In developing Maple Pecan, Umpqua Oats stayed true to its farm-to-cup mentality when sourcing ingredients. The pure maple syrup was specifically selected from Coombs Family Farms in New England. The new flavor also has 7 grams of protein and is less than 300 calories.
The newest flavor combination for Umpqua Oats also meets consumers’ desire for oatmeal they can have as a snack, or meal, any time of day and with minimal preparation. Just three minutes after hot water is added, the oatmeal is ready to be stirred and enjoyed.
Umpqua Oats’ portfolio of seven flavorful on-the-go super premium oatmeal cups are available in more than 2,000 retail outlets across the United States, with a heavy concentration in Western states and expanding distribution in the East. The company anticipates Maple Pecan to be available nationwide and online this fall. For more information or to order online, visit www.umpquaoats.com.
Aiya America has taken first place in the annual Iced Tea Competition held by the North American Tea Championship (NATC) for its Matcha to Go single serving sticks. Aiya’s Matcha to Go placed first under the instant unflavored green tea category.

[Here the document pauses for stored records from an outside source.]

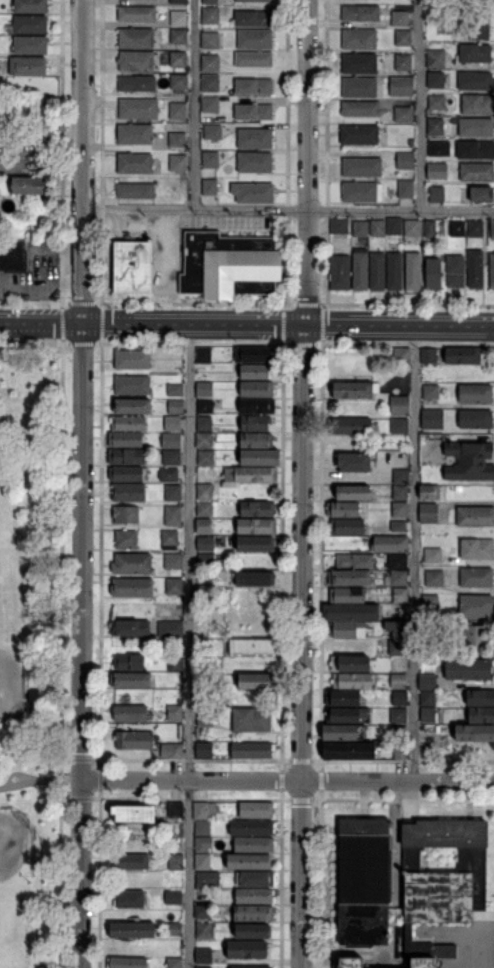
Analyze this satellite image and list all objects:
building: (254, 0)
building: (178, 1)
building: (210, 1)
building: (30, 6)
building: (138, 13)
building: (361, 13)
building: (210, 15)
building: (179, 18)
building: (254, 18)
building: (400, 18)
building: (29, 24)
building: (472, 30)
building: (179, 36)
building: (403, 37)
building: (136, 38)
building: (255, 39)
building: (360, 39)
building: (211, 40)
building: (30, 45)
building: (475, 52)
building: (436, 58)
building: (178, 59)
building: (254, 59)
building: (136, 60)
building: (403, 61)
building: (210, 63)
building: (359, 63)
building: (29, 65)
building: (436, 79)
building: (475, 80)
building: (179, 82)
building: (211, 82)
building: (137, 83)
building: (401, 85)
building: (255, 86)
building: (360, 87)
building: (436, 102)
building: (210, 103)
building: (478, 103)
road: (195, 104)
road: (420, 105)
building: (138, 108)
building: (361, 108)
building: (178, 110)
building: (254, 111)
building: (403, 113)
building: (436, 125)
building: (476, 126)
building: (16, 130)
building: (212, 131)
building: (135, 133)
building: (360, 134)
building: (177, 138)
building: (255, 138)
building: (412, 142)
building: (439, 148)
building: (476, 149)
building: (211, 159)
building: (405, 160)
road: (83, 161)
building: (135, 162)
building: (178, 162)
building: (255, 162)
road: (306, 162)
building: (362, 167)
building: (438, 170)
building: (477, 171)
building: (28, 185)
building: (210, 187)
building: (406, 188)
building: (136, 190)
building: (362, 191)
building: (254, 192)
building: (437, 194)
building: (482, 194)
road: (288, 209)
building: (340, 225)
building: (395, 225)
building: (360, 228)
building: (378, 228)
building: (412, 228)
building: (430, 228)
building: (458, 228)
building: (476, 228)
building: (492, 228)
building: (12, 254)
building: (229, 264)
building: (133, 266)
building: (476, 268)
building: (360, 269)
building: (456, 269)
building: (492, 270)
building: (378, 271)
building: (395, 271)
building: (414, 271)
building: (340, 272)
building: (434, 273)
road: (247, 324)
road: (31, 343)
building: (253, 354)
building: (204, 355)
building: (402, 355)
building: (429, 355)
building: (464, 355)
building: (133, 358)
building: (255, 372)
building: (204, 376)
building: (133, 385)
building: (205, 389)
building: (257, 389)
building: (175, 390)
building: (355, 390)
building: (431, 391)
building: (475, 393)
building: (133, 406)
building: (399, 406)
building: (175, 407)
building: (205, 407)
building: (257, 407)
building: (431, 418)
building: (474, 419)
building: (127, 423)
building: (173, 424)
building: (204, 424)
building: (255, 424)
building: (350, 425)
building: (400, 426)
building: (125, 439)
building: (204, 440)
building: (170, 441)
building: (256, 441)
building: (126, 457)
building: (260, 457)
building: (171, 458)
building: (205, 458)
building: (470, 461)
building: (354, 463)
building: (210, 472)
building: (126, 474)
building: (168, 475)
building: (248, 476)
building: (401, 477)
building: (457, 488)
building: (204, 492)
building: (352, 492)
building: (429, 492)
building: (128, 493)
building: (400, 493)
building: (173, 494)
building: (258, 509)
building: (342, 509)
building: (204, 510)
building: (400, 510)
building: (429, 513)
building: (125, 514)
building: (173, 516)
building: (476, 517)
building: (397, 526)
building: (204, 527)
building: (257, 527)
building: (347, 527)
building: (125, 539)
building: (170, 540)
building: (204, 541)
building: (390, 544)
building: (256, 545)
building: (477, 549)
road: (304, 552)
road: (414, 553)
building: (433, 556)
building: (174, 561)
building: (205, 561)
building: (355, 562)
building: (397, 562)
building: (132, 564)
building: (349, 577)
building: (399, 578)
building: (476, 578)
building: (204, 579)
building: (255, 579)
building: (434, 579)
building: (174, 587)
building: (132, 588)
building: (205, 595)
building: (400, 595)
building: (347, 597)
building: (429, 604)
building: (476, 606)
building: (351, 612)
building: (255, 613)
building: (130, 628)
building: (398, 629)
building: (170, 630)
building: (202, 630)
building: (348, 630)
building: (476, 637)
road: (83, 645)
road: (189, 646)
building: (254, 647)
building: (398, 647)
building: (433, 649)
park: (35, 652)
road: (61, 655)
building: (430, 660)
building: (128, 662)
building: (174, 663)
building: (349, 664)
building: (205, 665)
building: (468, 669)
building: (130, 679)
building: (352, 681)
building: (398, 681)
building: (257, 682)
building: (427, 682)
park: (10, 684)
building: (399, 698)
building: (427, 698)
building: (480, 698)
building: (342, 699)
building: (180, 701)
building: (130, 713)
building: (175, 713)
building: (346, 715)
building: (428, 715)
building: (205, 716)
building: (398, 716)
building: (480, 716)
building: (252, 720)
building: (399, 731)
building: (474, 733)
building: (343, 734)
building: (134, 739)
building: (203, 749)
building: (171, 750)
building: (350, 750)
building: (252, 751)
building: (401, 751)
road: (41, 779)
road: (288, 780)
building: (175, 810)
building: (256, 810)
building: (204, 811)
building: (133, 813)
building: (251, 827)
building: (203, 828)
park: (13, 843)
building: (203, 845)
building: (254, 845)
building: (130, 861)
building: (249, 861)
building: (175, 862)
building: (201, 862)
road: (301, 874)
building: (208, 879)
building: (256, 879)
building: (364, 881)
building: (442, 881)
building: (254, 896)
building: (172, 897)
building: (129, 899)
building: (201, 911)
building: (254, 913)
building: (173, 929)
building: (131, 930)
building: (204, 930)
building: (254, 931)
building: (247, 950)
building: (203, 955)
building: (127, 963)
building: (173, 963)
building: (351, 963)
building: (423, 963)
building: (203, 966)
building: (250, 966)

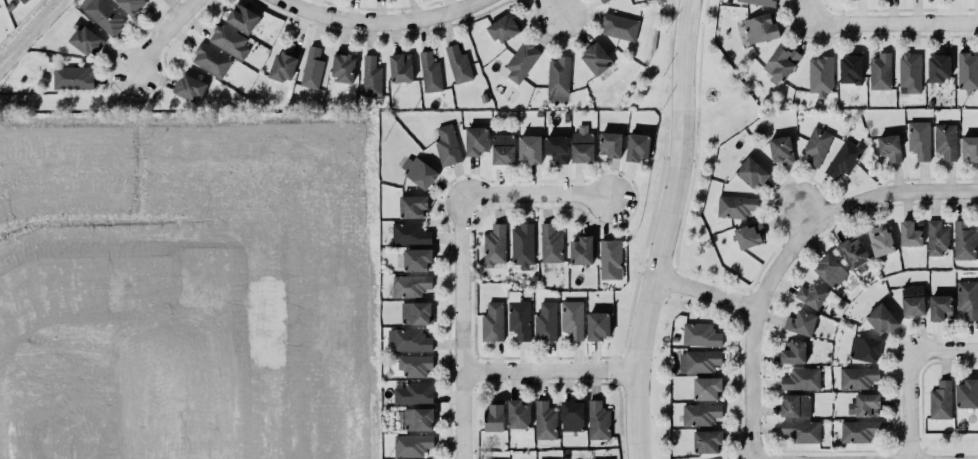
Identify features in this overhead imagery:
building: (23, 1)
building: (604, 1)
building: (759, 2)
building: (132, 5)
road: (563, 11)
road: (811, 11)
building: (103, 15)
building: (243, 18)
road: (384, 20)
road: (899, 20)
building: (620, 27)
building: (504, 28)
building: (761, 28)
road: (169, 35)
building: (87, 40)
building: (229, 41)
building: (596, 58)
building: (211, 60)
building: (522, 61)
building: (780, 62)
building: (459, 64)
building: (283, 66)
building: (343, 67)
building: (401, 67)
building: (312, 68)
building: (939, 68)
building: (851, 69)
building: (881, 71)
building: (967, 71)
building: (431, 72)
building: (909, 73)
building: (559, 75)
building: (821, 75)
building: (372, 76)
building: (73, 78)
building: (191, 88)
building: (919, 139)
building: (477, 140)
building: (946, 141)
building: (610, 144)
building: (448, 145)
building: (583, 145)
building: (816, 145)
building: (638, 146)
building: (558, 148)
building: (890, 148)
building: (970, 148)
building: (504, 149)
building: (531, 149)
building: (782, 150)
building: (845, 158)
building: (418, 171)
building: (752, 172)
road: (893, 191)
road: (536, 193)
building: (414, 206)
building: (736, 206)
road: (805, 210)
road: (665, 230)
building: (410, 234)
building: (910, 234)
building: (751, 235)
building: (938, 237)
building: (881, 241)
building: (964, 241)
building: (551, 244)
building: (495, 245)
building: (523, 245)
building: (582, 250)
building: (856, 254)
building: (610, 258)
building: (417, 259)
building: (830, 270)
building: (411, 285)
road: (708, 290)
building: (812, 295)
building: (968, 299)
building: (914, 305)
building: (941, 307)
building: (416, 312)
building: (519, 316)
building: (572, 319)
building: (882, 319)
building: (493, 322)
building: (546, 322)
building: (801, 323)
building: (598, 325)
road: (464, 331)
road: (755, 332)
building: (701, 335)
building: (410, 340)
building: (865, 349)
building: (793, 352)
road: (947, 353)
building: (699, 362)
building: (414, 365)
road: (550, 371)
building: (858, 377)
building: (802, 379)
building: (707, 388)
building: (414, 393)
building: (967, 394)
building: (941, 400)
building: (796, 405)
building: (865, 405)
road: (914, 406)
building: (519, 414)
building: (701, 414)
building: (572, 415)
building: (495, 416)
building: (417, 419)
building: (545, 420)
building: (598, 420)
building: (800, 431)
building: (859, 431)
building: (707, 441)
building: (412, 445)
building: (721, 458)

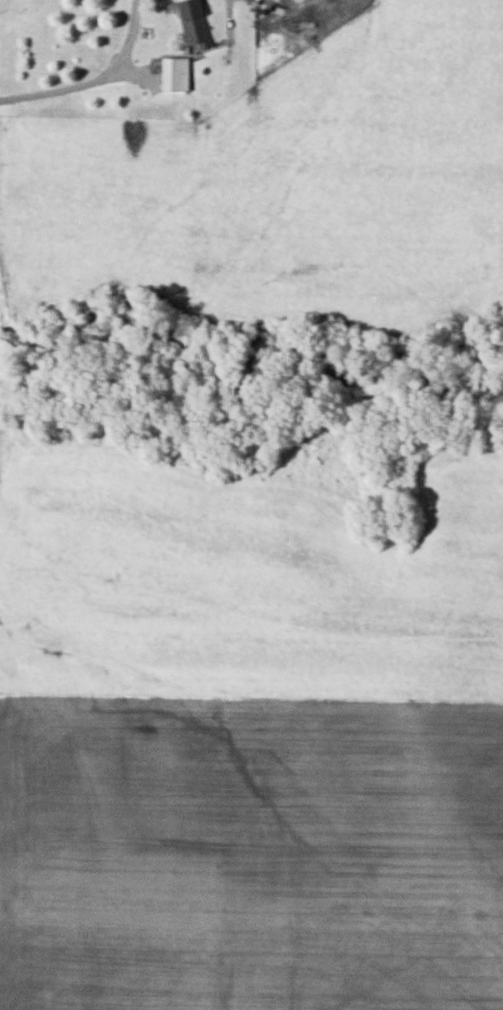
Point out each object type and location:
building: (196, 23)
building: (178, 73)

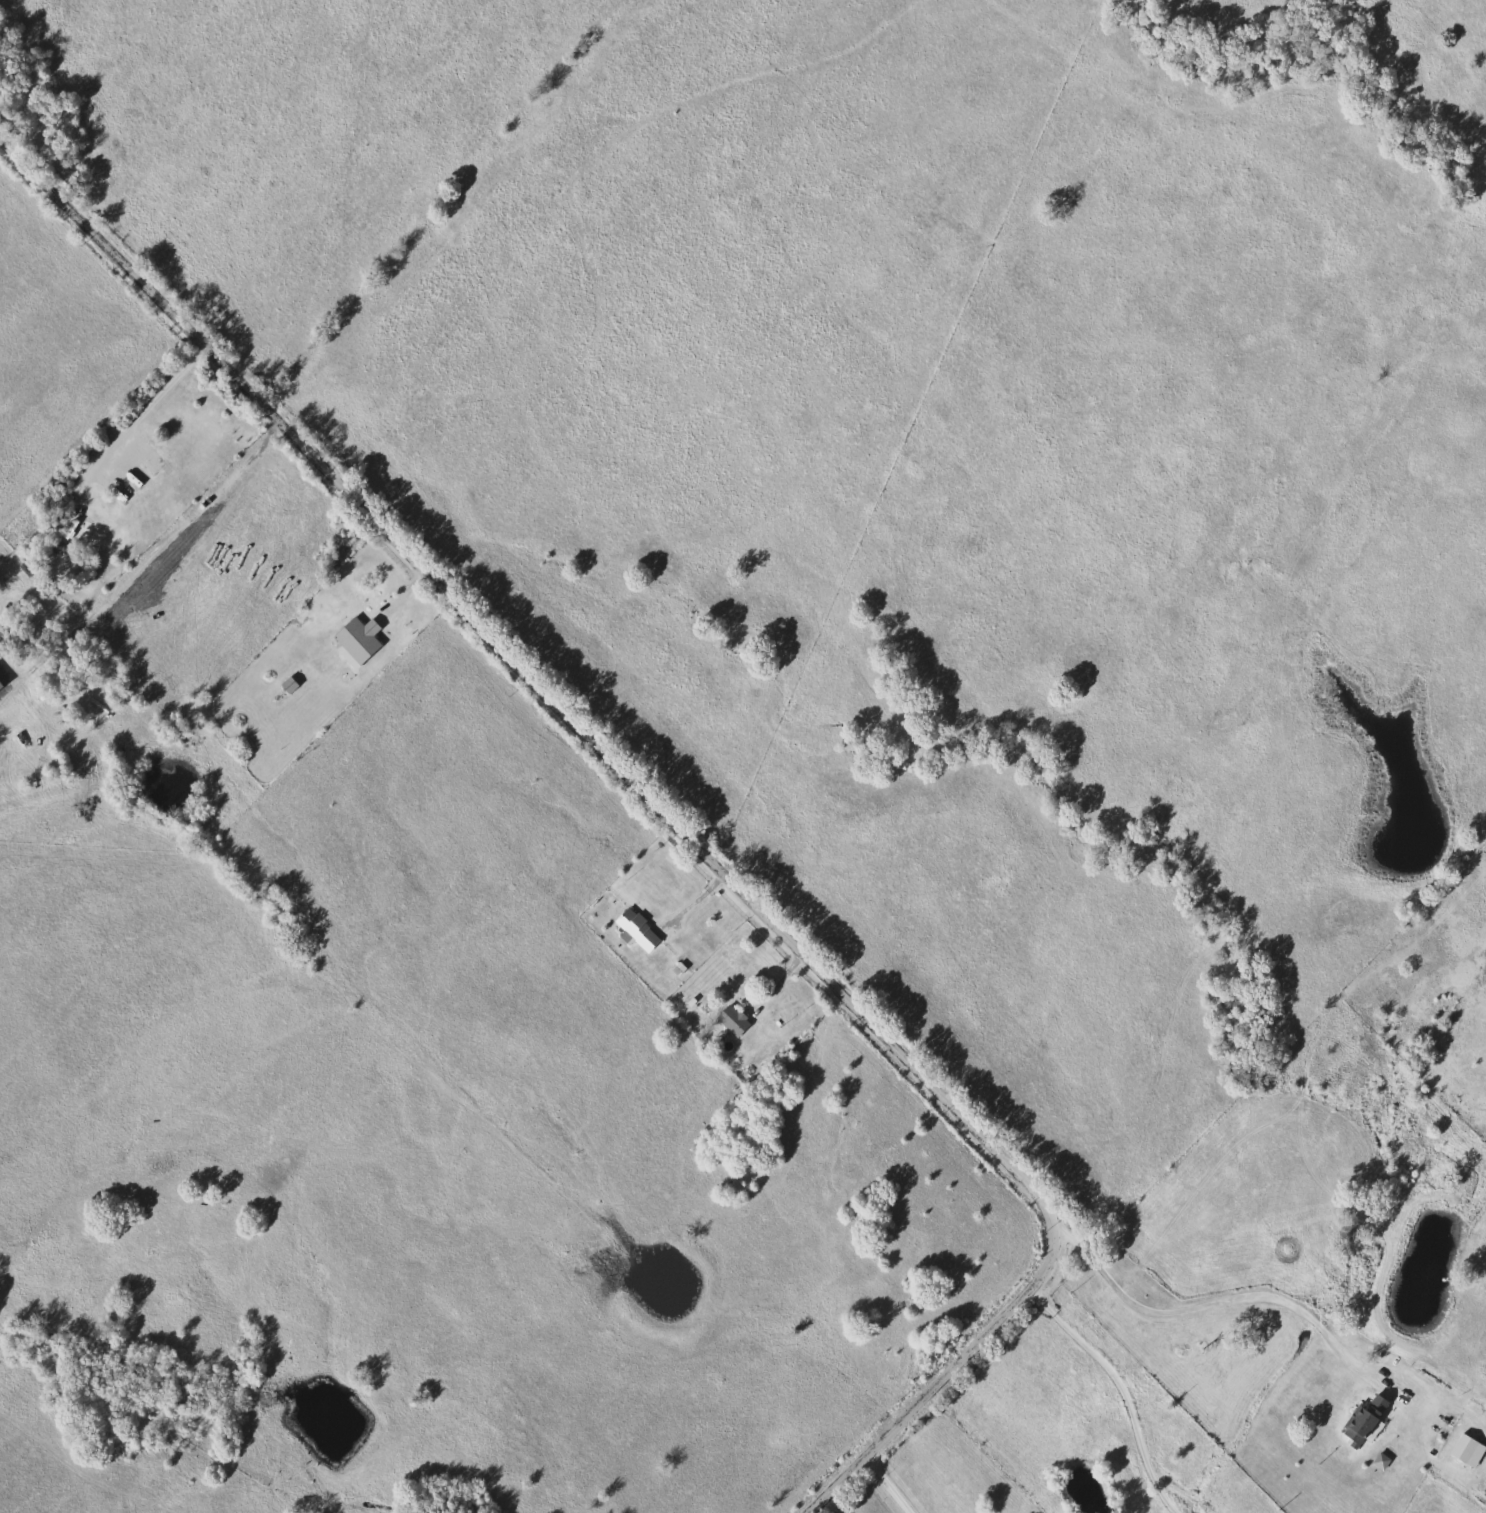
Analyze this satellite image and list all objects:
road: (146, 408)
road: (182, 529)
building: (356, 639)
building: (286, 684)
road: (667, 815)
road: (696, 899)
building: (634, 929)
road: (778, 984)
building: (730, 1019)
road: (1207, 1306)
road: (1116, 1388)
building: (1362, 1420)
road: (885, 1483)

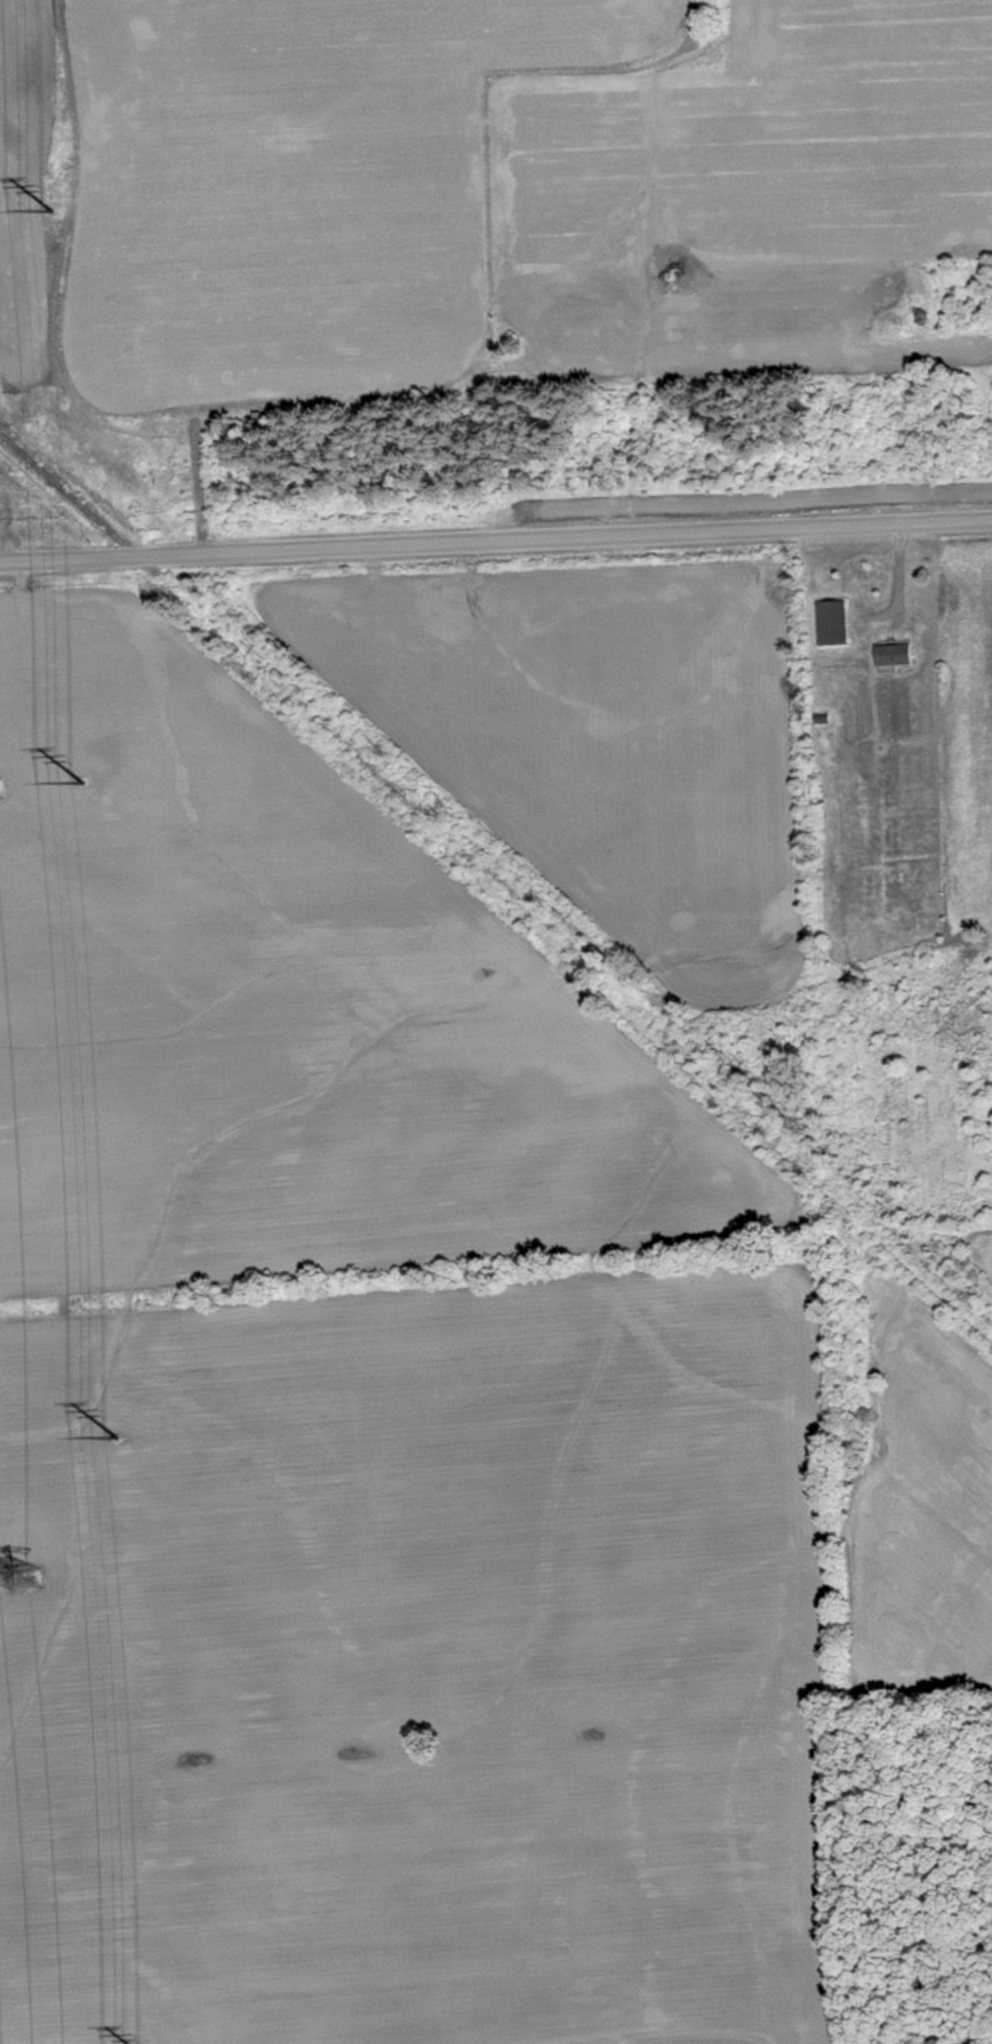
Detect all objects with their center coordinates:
power tower: (48, 212)
road: (496, 539)
building: (830, 622)
building: (891, 654)
power tower: (81, 783)
power tower: (119, 1437)
power tower: (23, 1579)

The NATC Iced Tea Competition evaluates premium tea entries from all over North America, under numerous categories. Each tea is blindly evaluated by world renowned tea connoisseurs and rated using a point scale for flavor, aroma, mouth feel, brewed harmony and other characteristics.
Matcha to Go single serving sticks blend ultra-fine matcha powder with dietary fiber for a smooth, creamy, delicious and healthful beverage in just seconds. It requires no sifting or whisking, and eliminates the clumping that may be associated with other matcha tea products. Simply pour Matcha to Go into a cold water bottle and shake for a refreshing iced matcha drink, or stir into hot water for an invigorating matcha tea.